» About this exercise
Please reproduce all the records exactly while leaving out their pictures.

» Records to use
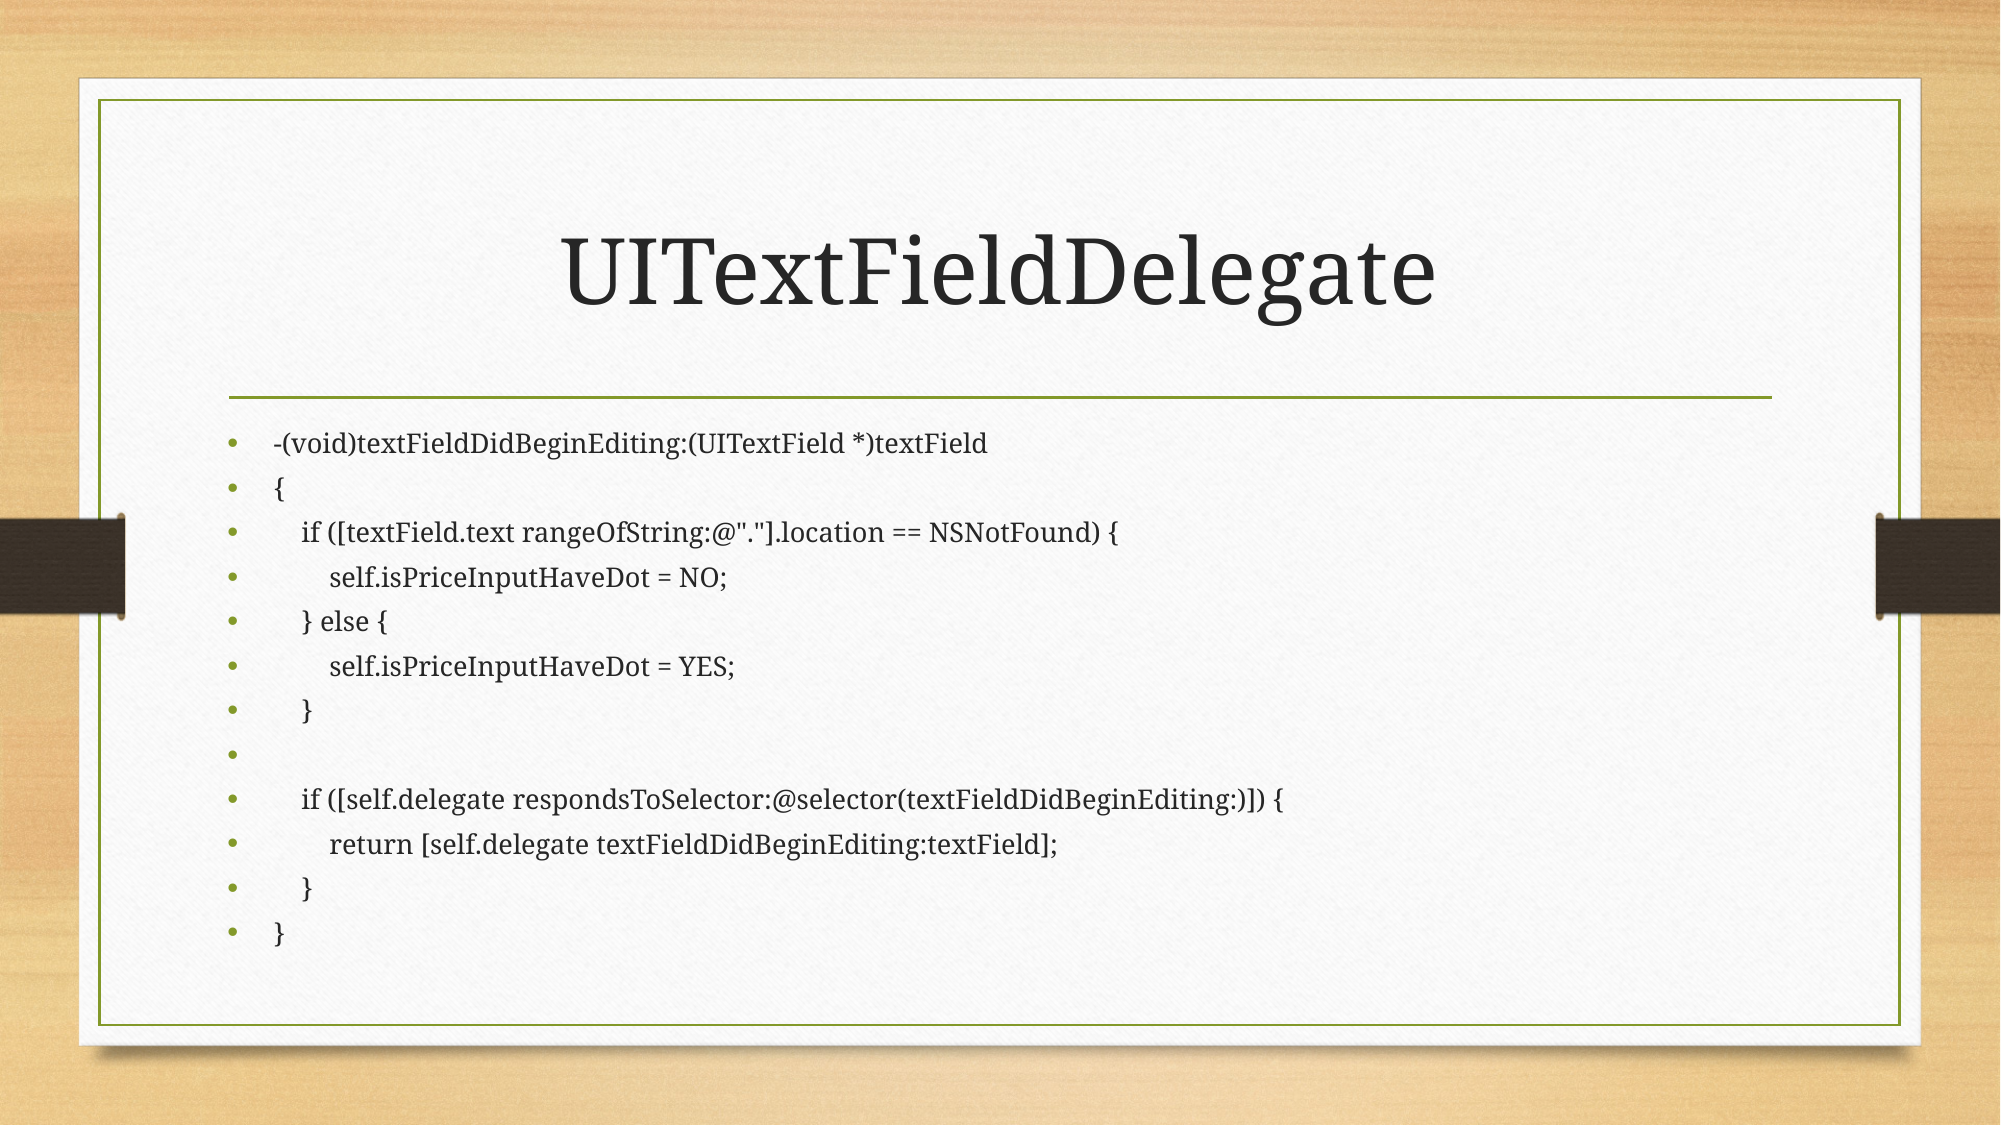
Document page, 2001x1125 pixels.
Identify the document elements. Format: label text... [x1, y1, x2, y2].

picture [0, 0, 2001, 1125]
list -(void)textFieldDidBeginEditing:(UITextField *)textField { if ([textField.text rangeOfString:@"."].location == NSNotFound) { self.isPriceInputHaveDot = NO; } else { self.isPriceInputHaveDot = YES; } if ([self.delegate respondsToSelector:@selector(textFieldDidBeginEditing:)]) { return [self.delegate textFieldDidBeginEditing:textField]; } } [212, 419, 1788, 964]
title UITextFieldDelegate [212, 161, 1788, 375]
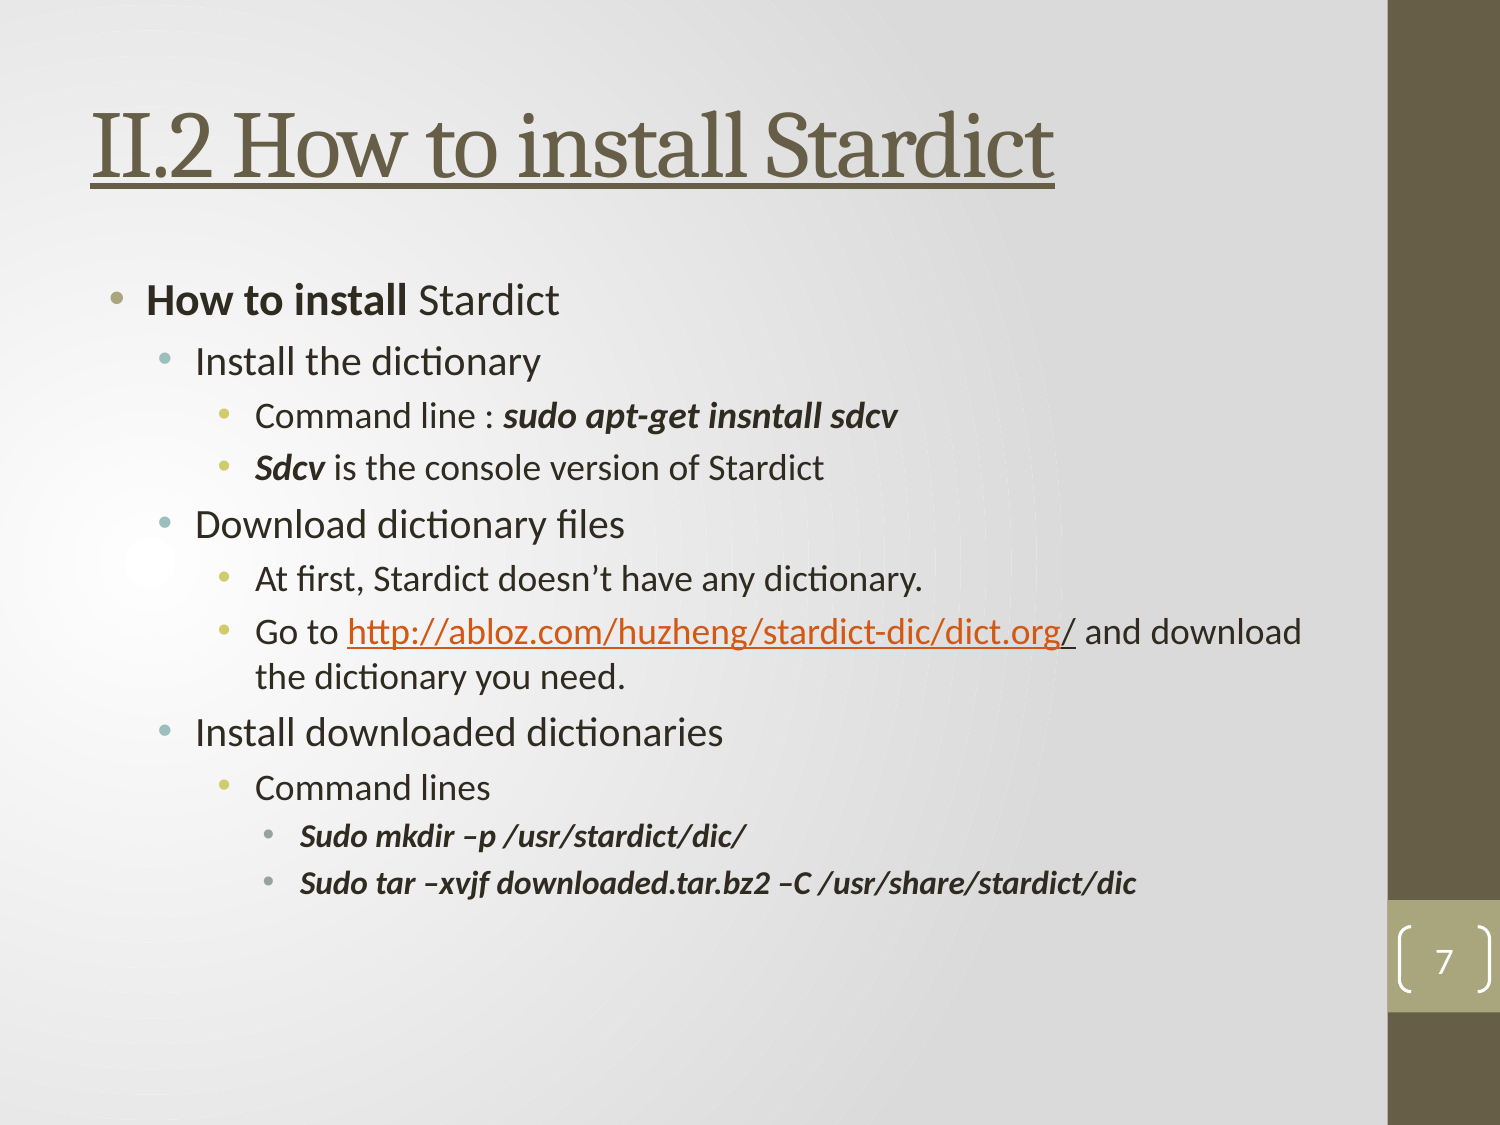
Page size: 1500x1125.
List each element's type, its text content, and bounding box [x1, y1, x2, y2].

» Response
Document page, 2001x1125 pixels.
Identify the document elements. Format: label text... [x1, y1, x2, y2].

picture [0, 0, 2001, 1125]
list -(void)textFieldDidBeginEditing:(UITextField *)textField { if ([textField.text rangeOfString:@"."].location == NSNotFound) { self.isPriceInputHaveDot = NO; } else { self.isPriceInputHaveDot = YES; } if ([self.delegate respondsToSelector:@selector(textFieldDidBeginEditing:)]) { return [self.delegate textFieldDidBeginEditing:textField]; } } [212, 419, 1788, 964]
title UITextFieldDelegate [212, 161, 1788, 375]
Page size: 1500x1125.
List each element's type, its text content, and bounding box [x1, y1, x2, y2].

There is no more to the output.